Samstag , 19. September 2020
Es wird wechselhaftes Wetter vorhergesagt. (Symbolbild) Quelle: Jens Büttner/dpa-Zentralbild/dp

Wetter in Deutschland: Letzte Juliwoche startet wechselhaft und ungemütlich

Die Temperaturen steigen, aber es wird wechselhaft und ungemütlich: So wird das Wetter für den Start der letzten Juliwoche vorhergesagt. Die meisten Sonnenstunden dürften im Süden gezählt werden, im Norden hingegen müssen die Menschen mit Schauern rechnen.

Stuttgart. Das Wetter in Deutschland wird in den kommenden Tagen wechselhaft und teilweise auch ungemütlich, obwohl die Temperaturen in vielen Regionen steigen. So erwartet der Deutsche Wetterdienst (DWD) für Sonntag zunächst von Schleswig-Holstein bis nach Bayern schauerartige Regenfälle, die sich nach Osten hin ausbreiten.
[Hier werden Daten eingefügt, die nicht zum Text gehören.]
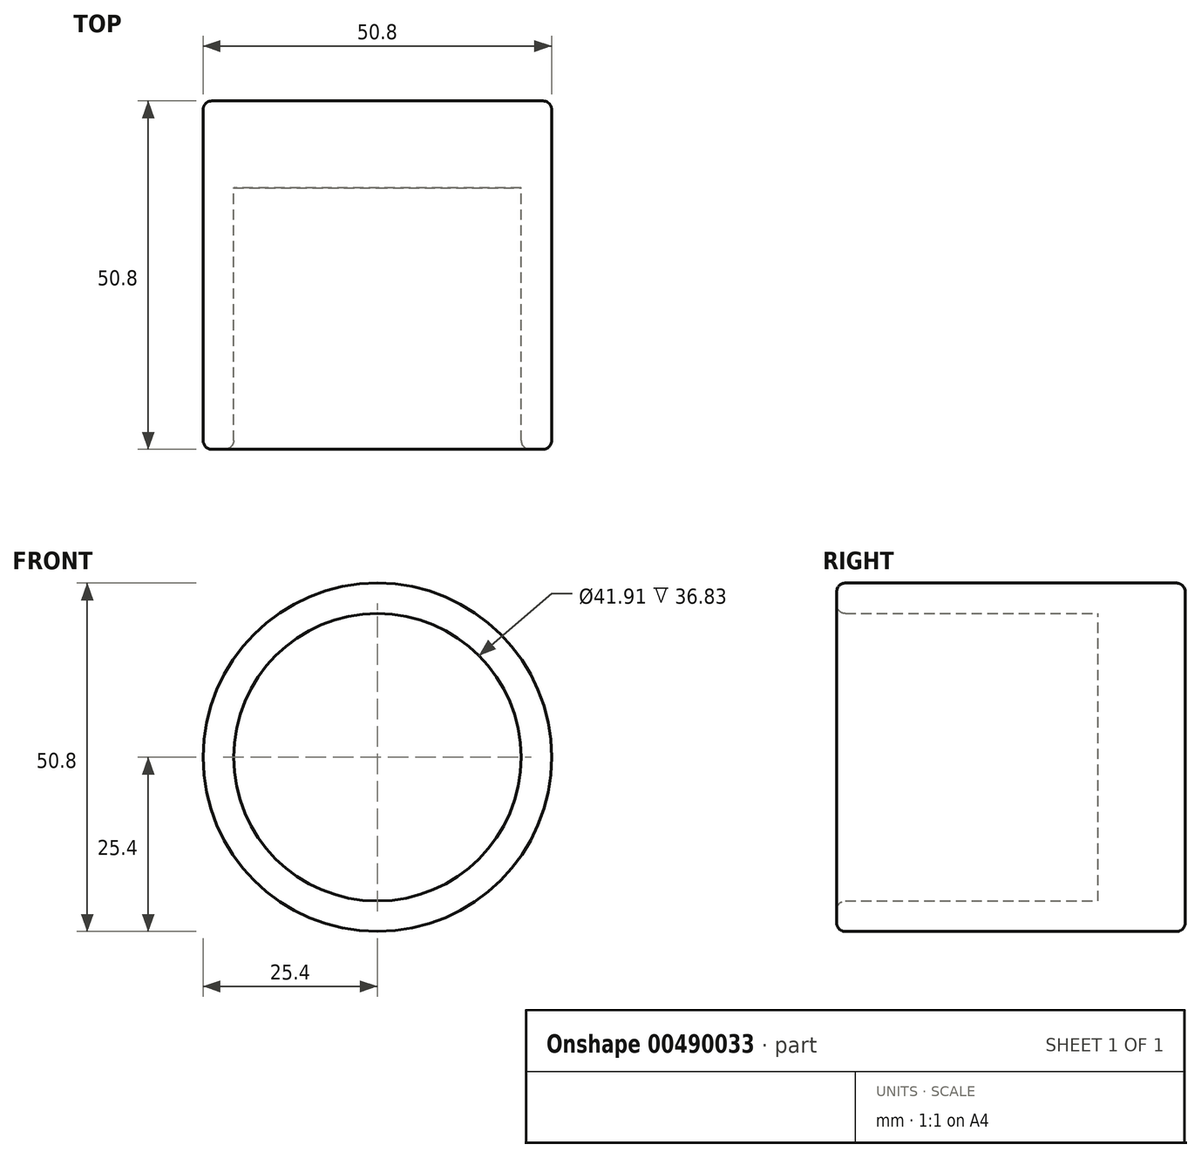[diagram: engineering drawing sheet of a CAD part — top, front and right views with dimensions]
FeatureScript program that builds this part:
annotation { "Feature Type Name" : "Feature", "Feature Type Description" : "" }
export const myFeature = defineFeature(function(context is Context, id is Id, definition is map)
    precondition{}
    {
        {
            var Q0;
            Q0=qCreatedBy(makeId("Front.planeOp"),FACE);
            var sketch = newSketch(context, id + "F0", { "sketchPlane" : qUnion([Q0])});
            skCircle(sketch, "E0", {"center": v(0, 0) * mm, "radius": 25.4 * mm});
            skCircle(sketch, "E1", {"center": v(0, 0) * mm, "radius": 20.96 * mm});
            skSolve(sketch);
        }
        {
            var Q0;
            Q0=makeQuery(id+"F0.imprint","IMPRINT",FACE,{"disambiguationData":[TD([[makeQuery(id+"F0.imprint","IMPRINT",EDGE,{"derivedFrom":sQuery(id+"F0.wireOp",EDGE,"E1")}),1.0]])]});
            var sketch = newSketch(context, id + "F1", { "sketchPlane" : qUnion([Q0])});
            skSolve(sketch);
        }
        {
            var Q0;
            Q0=makeQuery(id+"F0.imprint","IMPRINT",FACE,{"disambiguationData":[TD([[makeQuery(id+"F0.imprint","IMPRINT",EDGE,{"derivedFrom":sQuery(id+"F0.wireOp",EDGE,"E0")}),1.0]])]});
            extrude(context, id + "F2", {"entities" : qUnion([Q0]), "depth" : 50.8 * mm});
        }
        {
            var Q0;
            Q0=makeQuery(id+"F1.imprint","IMPRINT",FACE,{"disambiguationData":[TD([[makeQuery(id+"F1.imprint","IMPRINT",EDGE,{"derivedFrom":makeQuery(id+"F0.imprint","IMPRINT",EDGE,{"derivedFrom":sQuery(id+"F0.wireOp",EDGE,"E1")})}),1.0]])]});
            extrude(context, id + "F3", {"entities" : qUnion([Q0]), "operationType" : NewBodyOperationType.ADD, "depth" : 12.7 * mm});
        }
        {
            var Q0;
            Q0=makeQuery(id+"F2.opExtrude","CAP_EDGE",EDGE,{"disambiguationData":[OSD([sQuery(id+"F0.wireOp",EDGE,"E0")])],"isStart":false});
            fillet(context, id + "F4", {"entities" : qUnion([Q0]), "radius" : 1.27 * mm, "tangentPropagation" : true, "allowEdgeOverflow" : false});
        }
        {
            var Q0;
            Q0=makeQuery(id+"F2.opExtrude","CAP_EDGE",EDGE,{"disambiguationData":[OSD([sQuery(id+"F0.wireOp",EDGE,"E1")])],"isStart":false});
            fillet(context, id + "F5", {"entities" : qUnion([Q0]), "radius" : 1.27 * mm, "tangentPropagation" : true, "allowEdgeOverflow" : false});
        }
        {
            var Q0;
            Q0=makeQuery(id+"F2.opExtrude","CAP_EDGE",EDGE,{"disambiguationData":[OSD([sQuery(id+"F0.wireOp",EDGE,"E0")])],"isStart":true});
            fillet(context, id + "F6", {"entities" : qUnion([Q0]), "radius" : 1.27 * mm, "tangentPropagation" : true, "allowEdgeOverflow" : false});
        }
    });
Neben Schauern muss demnach auch mit Gewittern gerechnet werden, daneben gibt es immer wieder auch Sonnenschein. Höchstwerte liegen zwischen 19 und 25 Grad, bei Sonne im Südwesten bis 27 Grad.

Zum Wochenstart zeigen sich Sonne und Wolken im Wechsel. Die meisten Sonnenstunden dürften am Montag laut DWD im Süden gezählt werden. Besonders im Norden müssen die Menschen hingegen mit Schauern rechnen. Die Höchsttemperaturen liegen zwischen 19 und 24 Grad im Norden und Nordwesten, sonst 25 bis 31 Grad.

Im Norden wechselnd bis stark bewölkt

Am Dienstag bleibt es im Nordwesten und im Norden wechselnd bis stark bewölkt. Es fällt schauerartiger, teils gewittriger Regen. Auch die Sonne lässt sich hin und wieder blicken, das Gewitterrisiko sinkt. Die Temperaturen liegen im Norden zwischen 20 Grad an der Nordsee und 27 Grad im Binnenland. Im Rest der Republik klettern die Werte auf 29 bis 35 Grad.